Gaëlle garde le silence, désormais.
— Répondez, madame Lorand…
Elle fixe Djamila bien en face et rétorque, d’une voix de glace.
— Je ne dis pas que l’infidélité chronique de mon mari m’a rendue heureuse. Je dis simplement que je lui pardonnais et que je lui pardonnerai encore. Parce que je l’aime passionnément et parce que je sais qu’il ne garde aucun souvenir des pétasses qu’il a baisées sur un coin de bureau ou dans une chambre d’hôtel pouilleuse… Moi, il m’aime. Il ferait n’importe quoi pour moi… Il ne peut pas se passer de moi. Alors que les putes trouvées sur le trottoir, il les oublie dès qu’il a remonté son froc…

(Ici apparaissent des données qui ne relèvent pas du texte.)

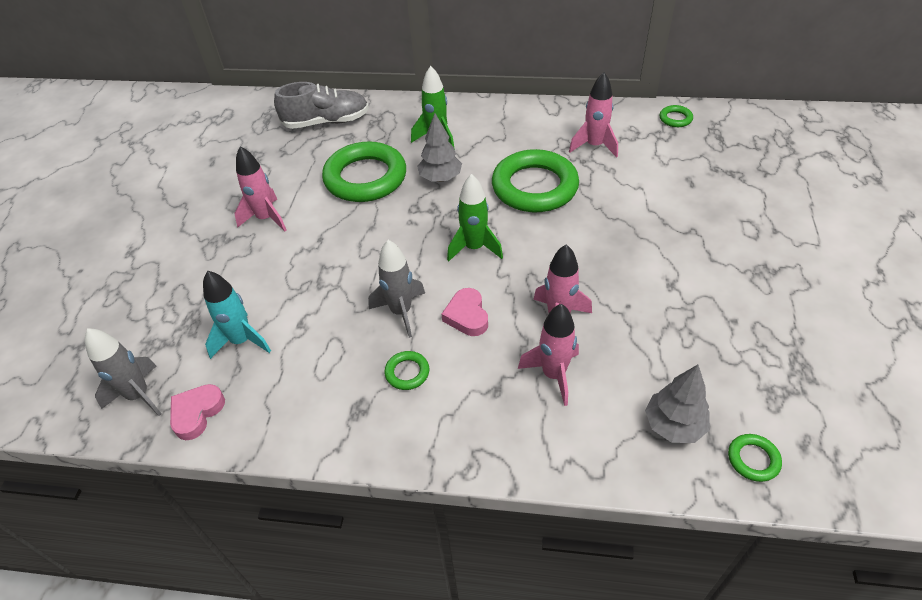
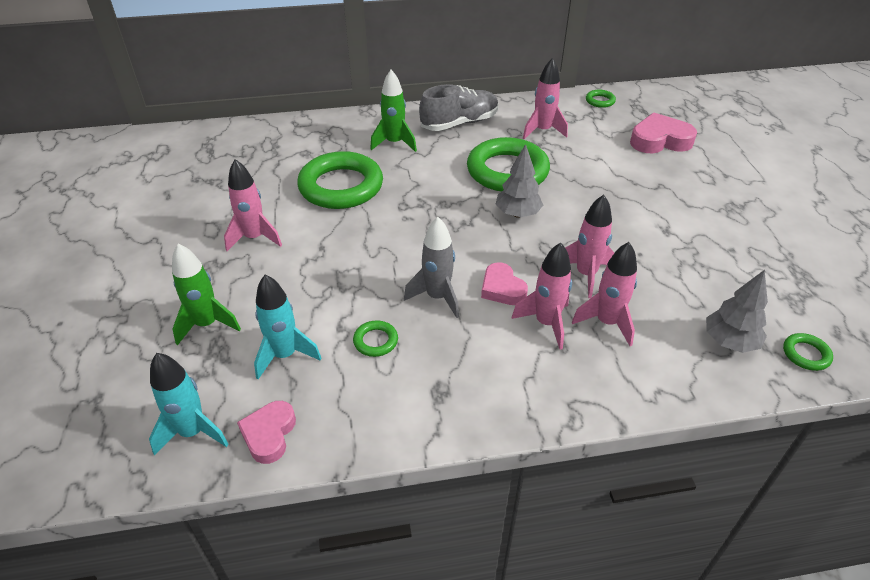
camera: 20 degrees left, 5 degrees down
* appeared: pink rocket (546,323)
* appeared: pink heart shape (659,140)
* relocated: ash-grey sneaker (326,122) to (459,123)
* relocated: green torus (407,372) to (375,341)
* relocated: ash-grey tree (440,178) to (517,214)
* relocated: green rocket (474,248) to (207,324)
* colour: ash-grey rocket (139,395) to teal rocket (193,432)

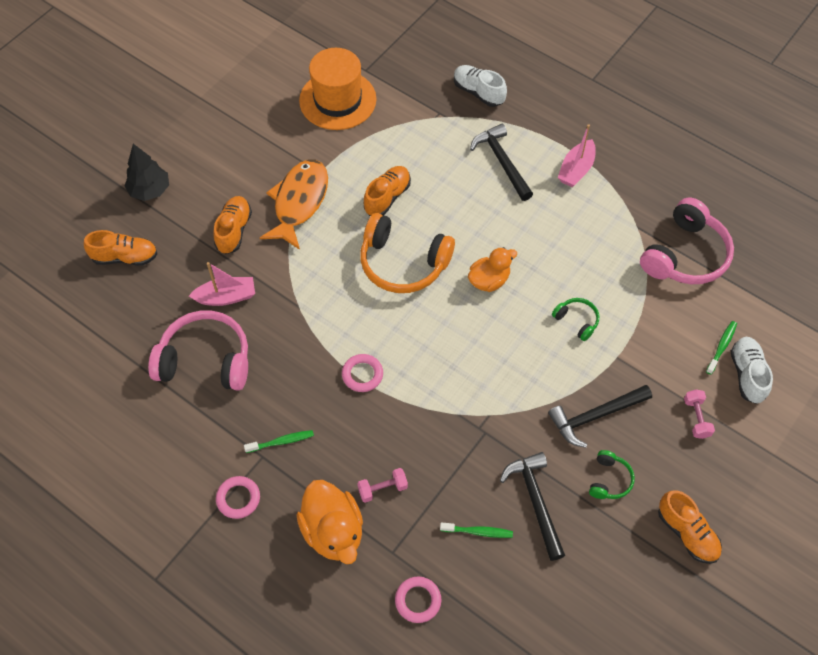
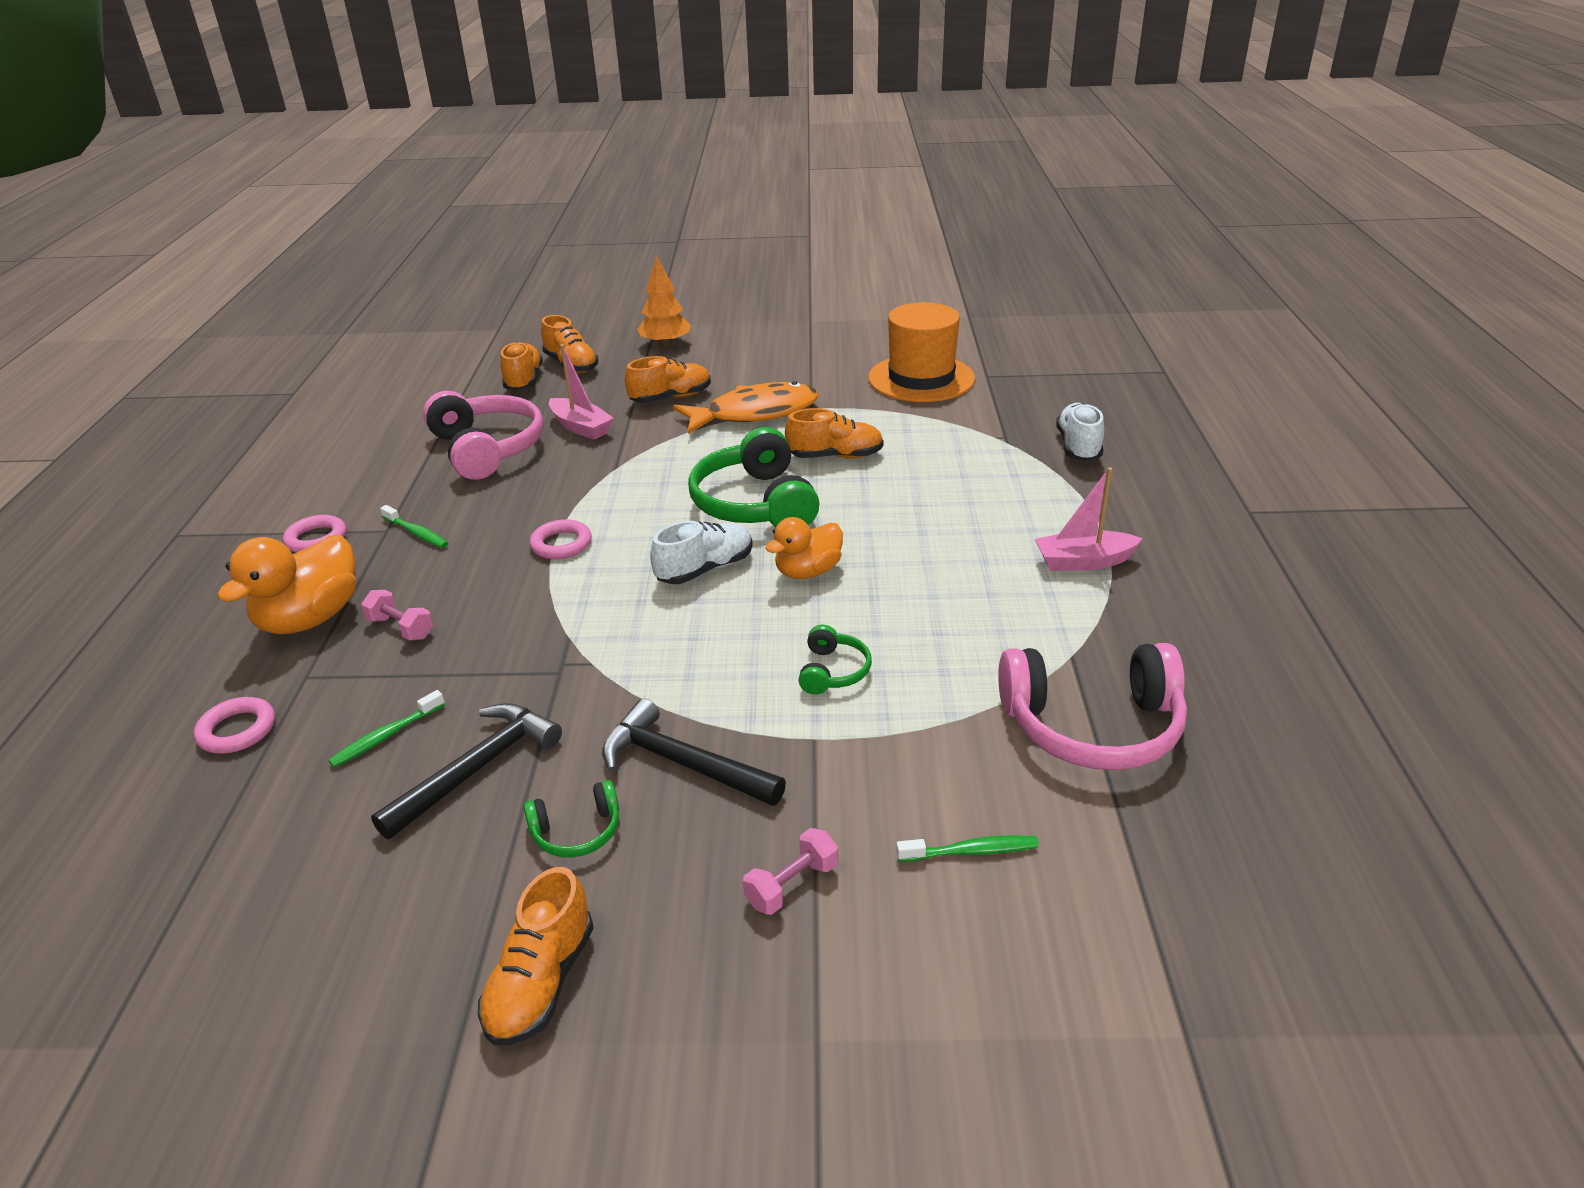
camera: 55 degrees right, 25 degrees down
* missing: ebony claw hammer (502,162)
* appeared: orange sneaker (524,380)
* relocated: snow-white sneaker (747,374) to (705,569)
* colour: ebony tree (150,190) to orange tree (665,344)
* colour: orange headset (403,263) to green headset (754,504)
* spun: green dental brush (478,532) = (385,736) 75 degrees clockwise
* spun: orange rubber duck (489,280) = (808,572) 120 degrees clockwise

Djamila est sur le point d’exploser. Fabre se positionne entre les deux harpies et desserre un peu son nœud de cravate. Pas évident de se concentrer dans ces conditions !
— Mais peut-être qu’une épouse qui accepte ça de son mari, ça vous choque, commandant ? Peut-être qu’on vient m’arrêter chez moi parce qu’on ne supporte pas ma façon d’aimer un homme ?
— Non… Chacun mène sa barque comme il l’entend. C’est très surprenant, cependant… Admettez-le !
— Je veux bien le reconnaître. Mais vous savez, monsieur, quand j’ai épousé Benoît, je savais à quoi m’en tenir. J’étais consciente qu’il ne me resterait pas fidèle longtemps. Aucune femme ne lui résiste, vous comprenez ? Il a un pouvoir de séduction exceptionnel… Avec lequel il joue, tel un virtuose… N’est-ce pas, capitaine ? Djamila piétine son mégot sur le sol. Décide de passer à l’attaque à son tour.